By DIANNE WALKER | Special to The Sun
Mulching is one of the best methods for maintaining the health of trees and shrubs. It retains moisture around plant material and protects from injury by equipment. It also maintains stable soil temperature and smothers weed growth. Additionally, mulching provides plants with nutrients through decay of the mulch material and is aesthetically pleasing.
In recent years, however, the standard practices for mulching is rising at an alarming rate and truly defeating its beneficial intent. I see so many landscapes scenarios, from individual trees and new installations to commercial landscapes literally buried in mulch! Hopefully, a few facts and some proper mulching practices will encourage the return of sensible industry standards and save everyone a few bucks in the process.
Getting the most from your mulch
A good rule of thumb is to make sure you are starting at the right depth for new plantings before you apply mulch. Shallow rooted shrubs, such as rhododendron and azalea, are prone to suffocate if too much soil and mulch is piled on top. If possible, create a bed of at least 12 inches beyond the root ball for newly planted trees and shrubs and out to the drip line of established trees. Finally, when you are ready to lay the mulch, do not apply more than two to four inches above proper soil level!
Regardless of mulch type, either organic, (wood chip, pine needles, shredded bark, leaves) or inorganic (rocks, pebbles, black plastic, landscape fabrics) keep the mulch at least three to six inches away from the trunk of young trees and shrubs and at least eight to 12 inches away from mature trees.

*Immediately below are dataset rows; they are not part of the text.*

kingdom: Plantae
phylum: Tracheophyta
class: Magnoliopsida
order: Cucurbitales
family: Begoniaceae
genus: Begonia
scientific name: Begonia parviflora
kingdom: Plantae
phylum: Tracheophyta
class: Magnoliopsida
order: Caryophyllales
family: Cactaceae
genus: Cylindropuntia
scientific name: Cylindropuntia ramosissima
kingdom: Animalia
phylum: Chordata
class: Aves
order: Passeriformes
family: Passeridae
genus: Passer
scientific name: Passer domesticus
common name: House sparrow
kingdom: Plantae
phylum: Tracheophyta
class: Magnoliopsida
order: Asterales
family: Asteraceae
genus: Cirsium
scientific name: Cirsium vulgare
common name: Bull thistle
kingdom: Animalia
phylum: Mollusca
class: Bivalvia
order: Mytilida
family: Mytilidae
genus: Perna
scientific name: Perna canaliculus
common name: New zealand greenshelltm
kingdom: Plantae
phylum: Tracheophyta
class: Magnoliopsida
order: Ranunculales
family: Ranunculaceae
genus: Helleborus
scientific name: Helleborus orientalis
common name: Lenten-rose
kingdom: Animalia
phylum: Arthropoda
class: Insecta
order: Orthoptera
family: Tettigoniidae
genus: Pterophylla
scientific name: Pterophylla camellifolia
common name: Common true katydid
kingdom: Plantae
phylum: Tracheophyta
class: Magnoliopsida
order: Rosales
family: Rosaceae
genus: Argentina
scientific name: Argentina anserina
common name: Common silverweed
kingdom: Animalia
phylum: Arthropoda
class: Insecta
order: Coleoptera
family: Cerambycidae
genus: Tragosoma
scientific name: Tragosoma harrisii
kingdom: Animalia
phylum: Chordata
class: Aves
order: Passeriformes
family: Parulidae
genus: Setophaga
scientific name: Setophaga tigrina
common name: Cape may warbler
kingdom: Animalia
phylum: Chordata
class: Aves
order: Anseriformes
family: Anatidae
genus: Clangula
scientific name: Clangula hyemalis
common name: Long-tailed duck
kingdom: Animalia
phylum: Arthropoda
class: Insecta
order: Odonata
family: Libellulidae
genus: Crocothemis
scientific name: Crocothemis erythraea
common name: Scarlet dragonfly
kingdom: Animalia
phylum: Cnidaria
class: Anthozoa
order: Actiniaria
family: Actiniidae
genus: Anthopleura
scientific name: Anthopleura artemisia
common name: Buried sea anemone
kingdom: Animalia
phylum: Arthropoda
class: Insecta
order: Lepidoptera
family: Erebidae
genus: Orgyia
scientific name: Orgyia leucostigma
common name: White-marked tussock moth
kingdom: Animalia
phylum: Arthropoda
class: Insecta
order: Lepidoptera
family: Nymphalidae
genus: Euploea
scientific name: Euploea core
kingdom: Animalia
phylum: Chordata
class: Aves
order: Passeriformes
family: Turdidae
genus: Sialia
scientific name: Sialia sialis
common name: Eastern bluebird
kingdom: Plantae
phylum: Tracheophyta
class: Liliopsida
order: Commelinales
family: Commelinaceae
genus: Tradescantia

What can you do about an established mulch volcano?
Remove excess mulch using a shovel, trowel or whiskbroom while taking care not to injure the trunk. Your goal is to try to remove mulch to the proper depth without harming the bark or the root system. The outer bark is thin at the root collar and can be damaged easily.
Over time, fine roots may have started to grow in the mulched area. In this case, you may have to remove the mulch in stages. A hard stream of water may be used to remove excess mulch and soil from the trunk and flare. Cut off secondary roots that may have grown into the mulch. Trunk and flare should be visible. New mulch can then be applied to the proper depth and distance from trunk.
Everyone needs to take responsibility. If you hire professional landscapers, please make it clear in your annual maintenance you want mulch only two to four inches around shrubs and trees and in all your planting beds. Additions should be made only to maintain proper depth. Fluffing the old mulch before adding more will prevent it from forming a hard surface that deflects water rather than retaining it.
Fine textured mulches, such as double shredded bark or buckwheat hulls should be applied two to three inches deep, while courser mulch products like wood chip can be piled to about four inches. Consider what you already have in place. Removing old mulch is not necessary as it defeats one of the purposes of mulch, which is to decay and mix with the soil. Unless it has become compacted or is full of mold or weed seeds removal is not necessary.
Having the old mulch cultivate (raked through with a three pronged tool) can sometimes be sufficient in the alternate years. As we learn and take better care of our landscape — especially our trees, they will surely take care of us with years of protection from the sun, providing clean air to breath and a welcomed spot to rest our weary souls.
Diane Walker is a member of the Moorestown Tree Planting and Preservation Committee.